I tried now to enjoy the feeling of Jasmine's head against my shoulder, but the intractable fatigue and adrenaline hangover of the past twelve hours had left me drained, distracted, and dwelling on death. In a previous life, I had seen a lot more than the average person and had frequently been on the dealing end of it in service to my government.

During that time I had casually ridden a ballistic path of workaday death and risk that I accepted as an inevitable part of my personal trajectory. My acceptance didn't change until the day I realized death wasn't only for the other guy. My finger grew more reluctant on the trigger then I started to wonder where people went when they turned into one more seeping sack of organic soup waiting for the cell walls to burst and feed the waiting bacteria. I struggled with the durability of consciousness and realized it was the only thing that mattered. If you're unaware of being alive, then dying's not all that different. Did death represent the irrevocable loss of that individual or could a disembodied mind prevail? If it prevailed, was it our soul? Questions led to more questions. Was consciousness our soul peeking dimly through the meat-ware of the human body? Did bad people have good souls sabotaged by bad meatware?

No memorable epiphany stands out; no discrete single event redirected me from killing to healing. The process ran more like dust accreting on one side of a balance scale until one day it tipped, propelling me out of one life into another. Medical school turned me into a better than competent but less than brilliant neurosurgeon. Nevertheless, I reveled when I opened a cranium and moved my fingers and instruments among the living stuff that made someone who he was.

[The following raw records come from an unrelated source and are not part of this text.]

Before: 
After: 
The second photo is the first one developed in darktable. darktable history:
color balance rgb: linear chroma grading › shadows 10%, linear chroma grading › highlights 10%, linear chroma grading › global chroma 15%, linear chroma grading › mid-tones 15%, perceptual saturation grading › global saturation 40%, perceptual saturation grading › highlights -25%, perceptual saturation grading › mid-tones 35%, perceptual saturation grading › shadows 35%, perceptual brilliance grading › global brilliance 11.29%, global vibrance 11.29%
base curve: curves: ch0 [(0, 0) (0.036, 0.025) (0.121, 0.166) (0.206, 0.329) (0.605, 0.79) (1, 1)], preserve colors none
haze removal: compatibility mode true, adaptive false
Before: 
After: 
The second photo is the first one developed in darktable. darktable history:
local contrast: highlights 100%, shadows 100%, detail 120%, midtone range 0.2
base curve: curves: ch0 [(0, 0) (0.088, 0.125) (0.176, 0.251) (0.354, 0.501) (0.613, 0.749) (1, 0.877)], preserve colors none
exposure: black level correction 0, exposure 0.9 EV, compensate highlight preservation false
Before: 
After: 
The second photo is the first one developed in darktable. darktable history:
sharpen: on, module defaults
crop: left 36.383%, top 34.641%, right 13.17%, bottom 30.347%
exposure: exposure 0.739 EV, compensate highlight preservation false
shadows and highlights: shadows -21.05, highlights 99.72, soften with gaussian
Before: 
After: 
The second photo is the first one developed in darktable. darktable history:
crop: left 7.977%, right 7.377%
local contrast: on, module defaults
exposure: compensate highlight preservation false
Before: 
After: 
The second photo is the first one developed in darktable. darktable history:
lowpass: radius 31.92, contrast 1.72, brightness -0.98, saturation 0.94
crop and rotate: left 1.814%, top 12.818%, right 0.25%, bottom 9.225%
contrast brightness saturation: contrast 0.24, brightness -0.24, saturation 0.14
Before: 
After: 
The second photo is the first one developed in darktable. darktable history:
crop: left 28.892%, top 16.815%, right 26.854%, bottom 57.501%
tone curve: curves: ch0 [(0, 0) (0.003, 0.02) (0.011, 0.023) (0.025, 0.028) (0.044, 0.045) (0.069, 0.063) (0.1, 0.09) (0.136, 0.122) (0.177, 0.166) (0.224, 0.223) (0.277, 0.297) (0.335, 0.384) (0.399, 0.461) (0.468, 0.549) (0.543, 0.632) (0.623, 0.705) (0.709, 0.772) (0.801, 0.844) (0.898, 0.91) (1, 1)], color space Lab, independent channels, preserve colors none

Making him well felt even better, especially when I had cut away a tumor or relieved a pressure and had returned a profane, vile patient back to the congenial, likable person he had once been.

The most poignant cases came from the families of patients accused of the most hideous crimes, criminals whose malevolent creativity produced horror that seemed to verify the existence of evil.

"Please tell us it's a brain tumor," the families would plead. "Or an artery blockage or same sort of lightning storm in the brain cells." Something,
anything
that could be seen, touched, treated, removed, that would confirm that this loved person was not evil, only suffering from a merely physical lesion, which would absolve them of crime and guilt.